**What the task requires:** Go through the data and copy every line in which "center" appears.

**Raw data:**
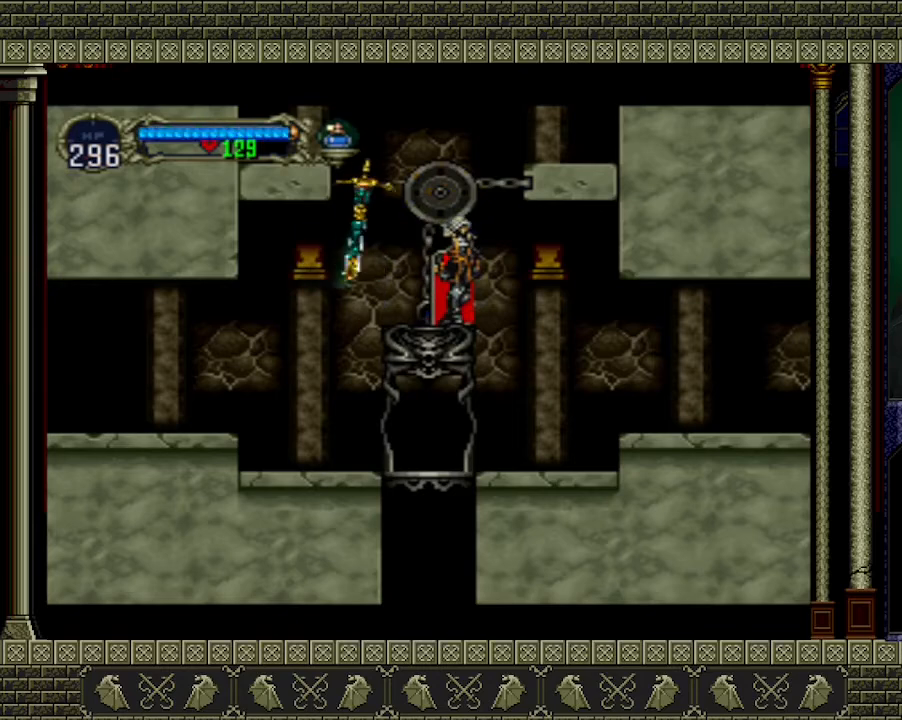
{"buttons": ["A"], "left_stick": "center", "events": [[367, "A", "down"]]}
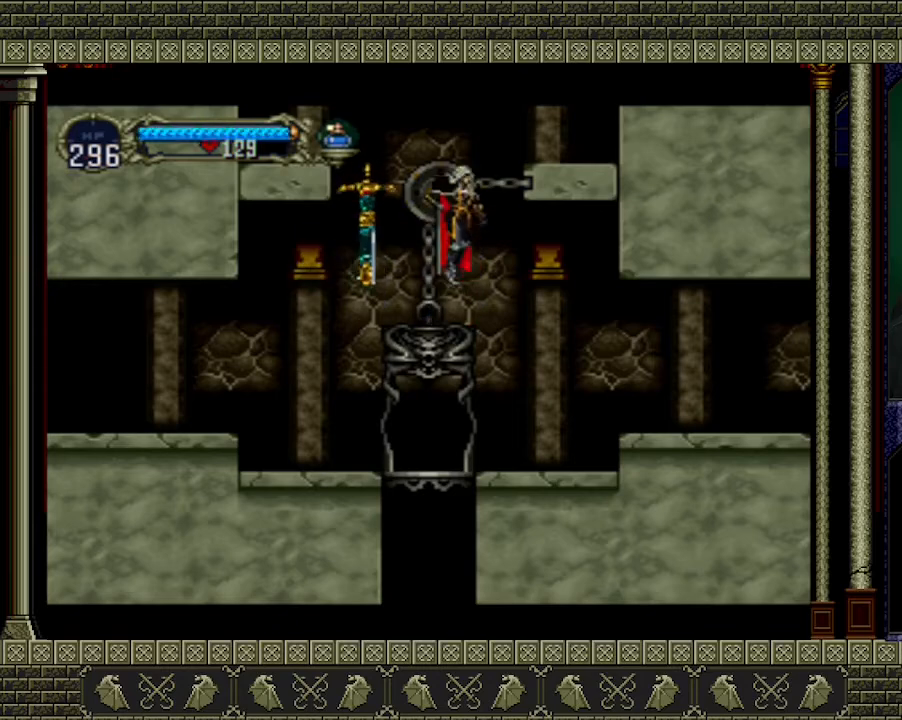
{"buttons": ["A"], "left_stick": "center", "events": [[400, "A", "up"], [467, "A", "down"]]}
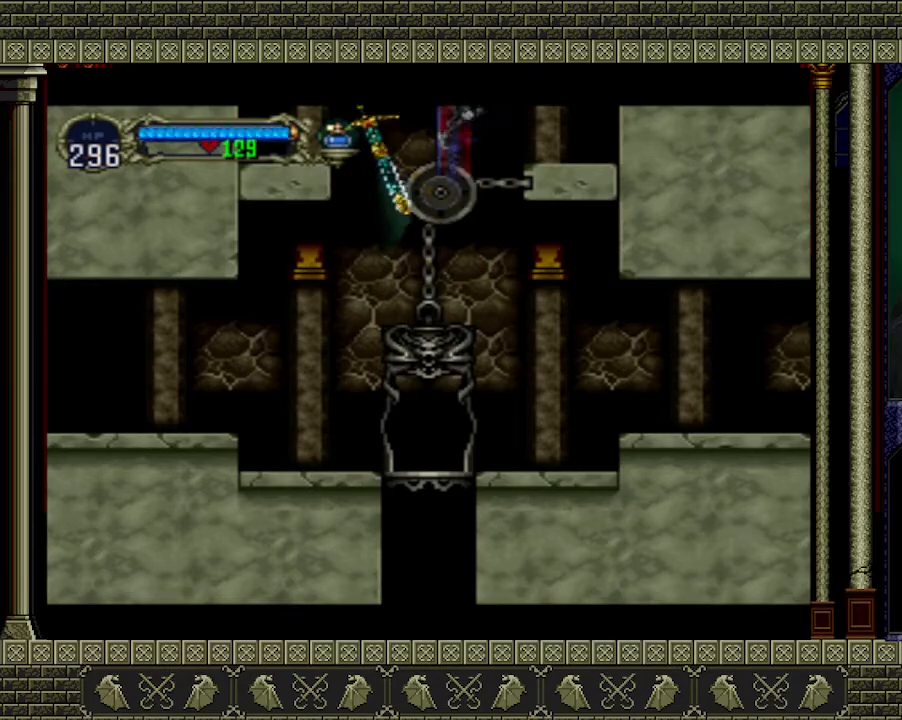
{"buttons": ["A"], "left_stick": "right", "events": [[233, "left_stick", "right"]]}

--

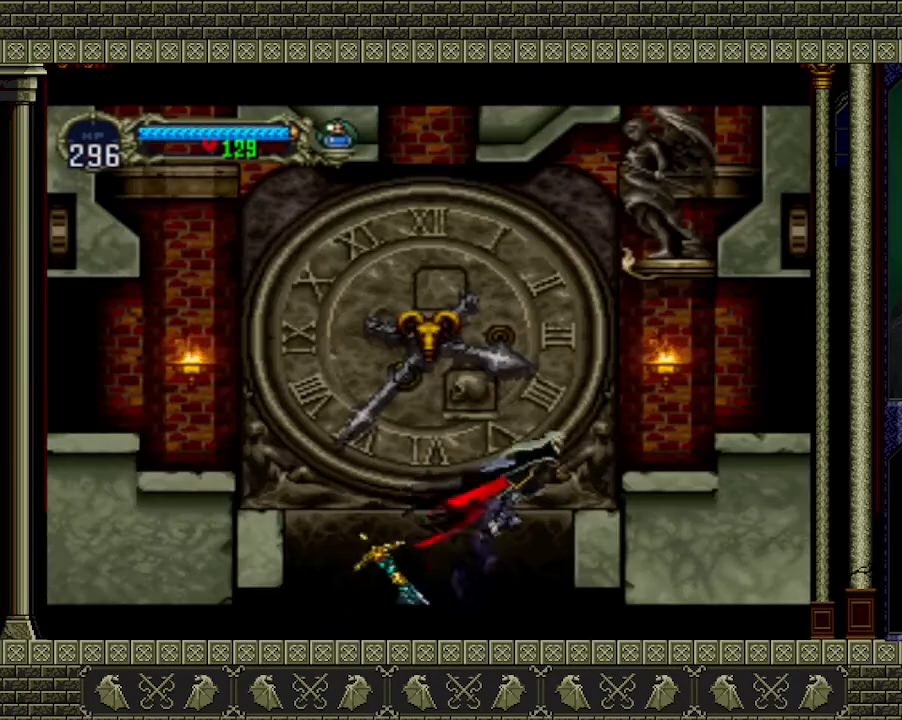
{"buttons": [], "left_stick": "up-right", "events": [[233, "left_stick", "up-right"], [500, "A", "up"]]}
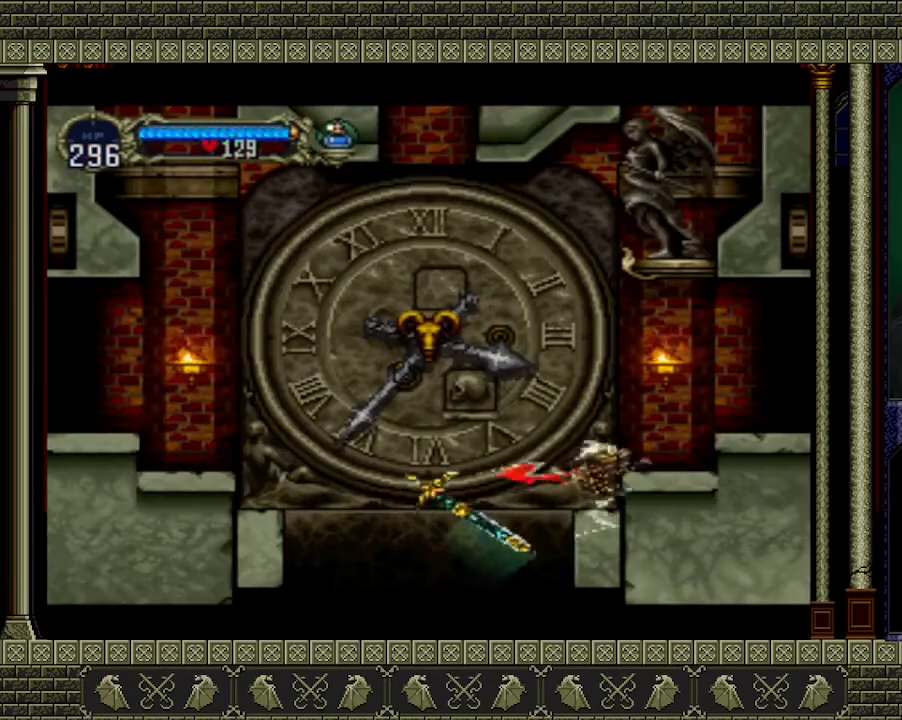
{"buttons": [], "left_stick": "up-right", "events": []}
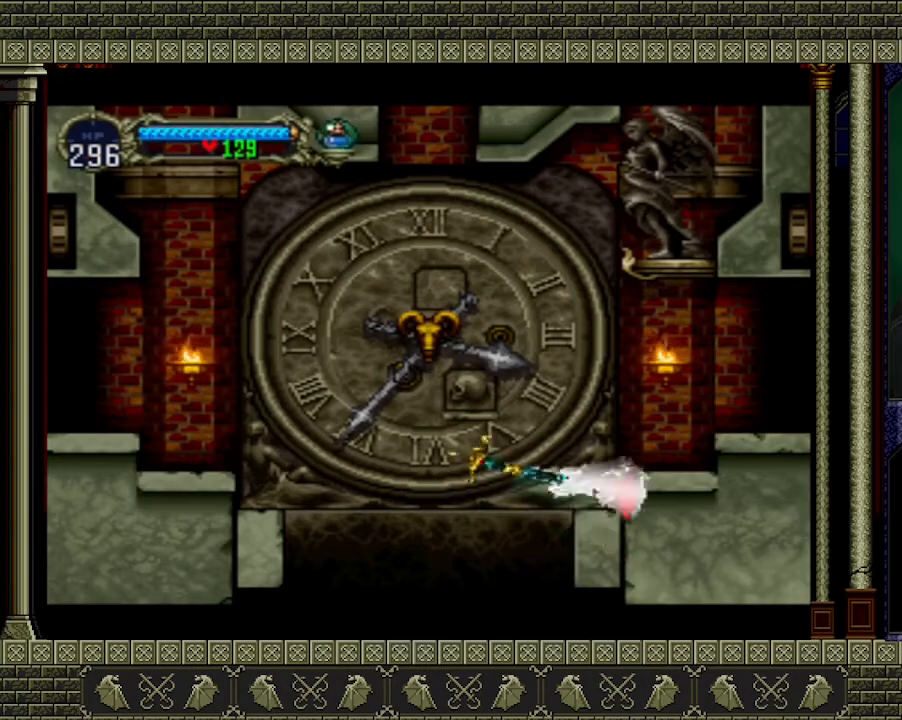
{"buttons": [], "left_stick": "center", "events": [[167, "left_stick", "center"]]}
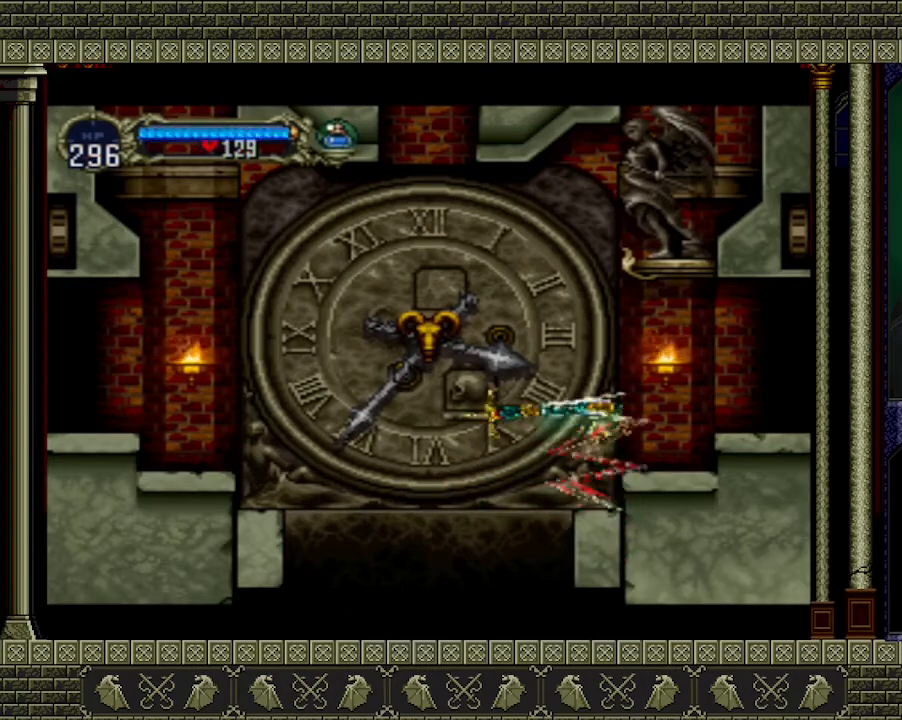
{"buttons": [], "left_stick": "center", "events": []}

**Output:**
{"buttons": ["A"], "left_stick": "center", "events": [[367, "A", "down"]]}
{"buttons": ["A"], "left_stick": "center", "events": [[400, "A", "up"], [467, "A", "down"]]}
{"buttons": [], "left_stick": "center", "events": [[167, "left_stick", "center"]]}
{"buttons": [], "left_stick": "center", "events": []}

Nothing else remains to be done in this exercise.